Un  communiqué de l’état-major général des armées du 04 février 2019 informait l’opinion publique d’une attaque terroriste dans la nuit du 03 au 04 février à Kain, laquelle a fait 14 victimes au sein de la population. Il y était également précisé qu’en riposte en cela, les Forces de défense et de sécurité (FDS) ont entrepris une vaste opération de ratissage à Kain et dans les localités environnantes, notamment Banh et Bomboro, qui ont conduit à la « neutralisation » de 146 terroristes. Suite à ce communiqué et à la demande de plusieurs parents des personnes tuées au cours de ladite opération, le MBDHP a mené une mission d’enquête dans plusieurs localités du ressort territorial des départements concernés. Cette enquête a révélé qu’aucun combat entre les FDS et des présumés terroristes n’a été signalé. En outre, les défenseurs des droits de l’homme ont recensé 60 victimes ayant fait l’objet d’exécutions sommaires et extrajudiciaires. Selon certains témoins rencontrés par les droit-de-l'hommistes, des hommes armés, en tenue militaire burkinabè, auraient encerclé des zones d’habitation et arrêté des personnes qu’ils ont par la suite exécutées froidement.

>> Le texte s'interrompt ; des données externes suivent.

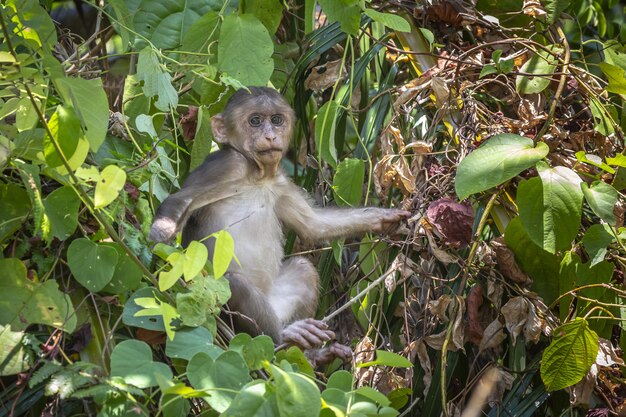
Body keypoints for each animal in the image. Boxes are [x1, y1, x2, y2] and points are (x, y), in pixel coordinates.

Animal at [148, 87, 408, 358]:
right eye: (255, 121)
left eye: (276, 120)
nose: (270, 135)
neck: (257, 175)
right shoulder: (228, 165)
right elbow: (181, 200)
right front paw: (161, 234)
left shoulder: (280, 183)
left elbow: (313, 224)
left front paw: (382, 217)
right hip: (222, 310)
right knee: (235, 284)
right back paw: (283, 337)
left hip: (275, 303)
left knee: (303, 268)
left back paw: (310, 355)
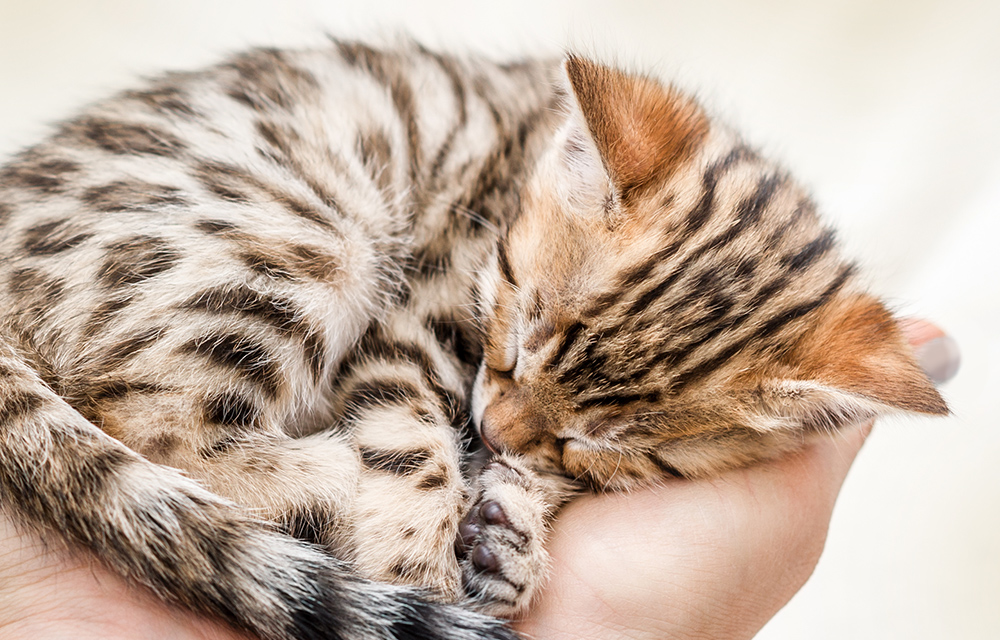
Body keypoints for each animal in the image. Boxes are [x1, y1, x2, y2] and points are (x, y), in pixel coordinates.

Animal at [0, 38, 944, 640]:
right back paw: (336, 481)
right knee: (151, 419)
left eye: (606, 447)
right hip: (312, 234)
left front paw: (512, 526)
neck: (522, 158)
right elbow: (407, 435)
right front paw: (416, 556)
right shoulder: (417, 307)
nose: (491, 431)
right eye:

Il se trouve que face à cette situation dans certaines de ces localités, des groupes de terroristes n’hésitent plus à se présenter comme étant les défenseurs et les protecteurs des populations face aux « dérives » des FDS. Selon le Mouvement, cette posture milite pour l’élargissement de la base sociale de ceux-ci et le gain de la sympathie des populations dans ces zones. Plusieurs témoins nient tout lien entre les victimes et des groupes terroristes. C’est l’exemple de ce témoignage relaté au MBDHP : « Les militaires sont arrivés à moto vers 3h30 mn du matin. Amado était couché sur sa natte. Ils l’ont fait sortir de la maison et l’ont mis à côté de sa moto. Ils ont tiré sur le réservoir de la moto qui a pris feu avant de le tuer

zougmoré 2Le MBDHP, tout en précisant qu’il n’est nullement opposé à la lutte contre le terrorisme, rappelle toutefois que cette lutte elle-même ne doit pas devenir  source d’insécurité pour les citoyens. Par conséquent, il tire la sonnette d’alarme et condamne ce qu’il qualifie d’exécutions sommaires et extrajudiciaires. Car pour cette structure de défense des droits humains, cela peut constituer la voie ouverte à toutes les dérives possibles pouvant aller des règlements de compte à des assassinats planifiés et ciblés à grande échelle d’honnêtes citoyens.

Pour le président du Mouvement, Chrysogone Zougmoré, si suspicion il y avait, pourquoi les FDS n’ont-elles pas procédé à des interpellations ? Cette approche aurait été une source importante d’information pour démanteler les différents groupes terroristes d’autant plus qu’il existe une prison de haute sécurité. Comme preuves de ce qu'il dénonce et qui pourraient constituer des pistes d’enquête, le Mouvement a ramassé une importante quantité de douilles aux abords des habitations des différentes victimes dont un échantillon a été présenté à la presse ce mercredi 13 mars.

Par ailleurs, le MBDHP dit s’inquiéter du fait qu’un grand nombre de victimes des opérations anti-terroristes portent des patronymes à consonance peule. Il estime que cela contribue malheureusement à renforcer un certain sentiment au sein des membres de cette communauté. C'est pourquoi il invite les autorités  à entreprendre des actions urgentes pour rétablir la confiance entre populations et Forces de défense et de sécurité.